Not sure if this was mentioned above but mountain bike jerseys tend to be of a looser fit. Also, european brands tend to be a size or two smaller than american brands.


----------



## Doug B (Sep 11, 2009)

Elevengear Cycling Lifestlyle: Saturn V

I'm also 40 years old, just a hair shy of 6 feet tall, about 230 pounds - trying to get down to 200 pounds. I like the Elevegear stuff. I wear a XXL jersey and the XL size bibs. They fit perfectly. The jersy isn't tight, but doesnt flap in the breeze. 

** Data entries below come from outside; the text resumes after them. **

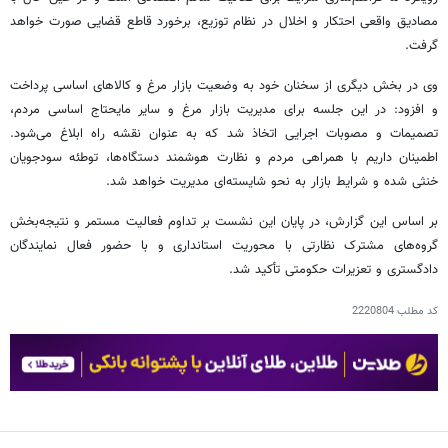
مصادیق واقعی احتکار و اخلال در نظام توزیع، برخورد قاطع قضایی صورت خواهد
گرفت.
وی در بخش دیگری از سخنان خود به وضعیت بازار مرغ و کالاهای اساسی پرداخت
و افزود: در این جلسه برای مدیریت بازار مرغ و سایر مایحتاج اساسی مردم،
تصمیمات و مصوبات اجرایی اتخاذ شد که به عنوان نقشه راه ابلاغ می‌شود.
اطمینان داریم با همراهی مردم و نظارت هوشمند دستگاه‌ها، توطئه سودجویان
خنثی شده و شرایط بازار به نحو شایسته‌ای مدیریت خواهد شد.
بر اساس این گزارش، در پایان این نشست بر تداوم فعالیت مستمر و نتیجه‌بخش
گروه‌های مشترک نظارتی با محوریت استانداری و با حضور فعال نمایندگان
دادگستری و تعزیرات حکومتی تأکید شد.
کد مطلب
2220804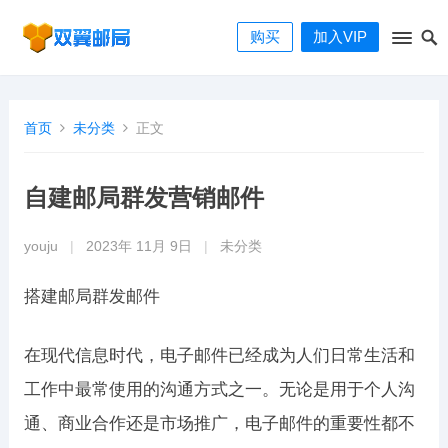
购买
加入VIP
首页
未分类
正文
自建邮局群发营销邮件
youju
|
2023年 11月 9日
|
未分类
搭建邮局群发邮件
在现代信息时代，电子邮件已经成为人们日常生活和
工作中最常使用的沟通方式之一。无论是用于个人沟
通、商业合作还是市场推广，电子邮件的重要性都不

I bought the whole Saturn V kit, including the socks and water bottles. I love it. Yeah, I'm a nerd. Wish they had a Mercury Redstone rocket kit.

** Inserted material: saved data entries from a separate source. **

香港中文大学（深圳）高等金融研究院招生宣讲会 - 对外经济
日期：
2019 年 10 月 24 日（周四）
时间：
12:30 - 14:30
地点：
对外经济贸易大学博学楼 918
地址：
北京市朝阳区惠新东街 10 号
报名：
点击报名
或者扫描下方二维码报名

Highly recommend the Eleven Gear stuff. and they have bike haiku on thier website.


----------



## drmayer (Mar 24, 2009)

I've found the Ecycle brand jersey's at Bicycle Clothing, Cycling Jerseys | Ecyclingstore fit relatively well. I'm 6'3" and about 235 with a 46" chest - the xxl are plenty comfortable.


----------



## QuiQuaeQuod (Jan 24, 2003)

Newnan3 said:


> Not sure if this was mentioned above but mountain bike jerseys tend to be of a looser fit.

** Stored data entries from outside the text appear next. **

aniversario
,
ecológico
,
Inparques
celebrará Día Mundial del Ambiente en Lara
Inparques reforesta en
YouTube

And MTB jerseys that are t-shirt cut (no taper at the bottom, no elastic at the bottom) will be looser still.


----------



## savagemann (Dec 17, 2011)

Just got in my 2012 pearl quest tour jerseys.
Semi form fit.
Plenty long with gripper strips on the back bottom.
Love em.
Fits my 51" chest perfectly snug.
Not too expensive.
Look good too.
Xxl


----------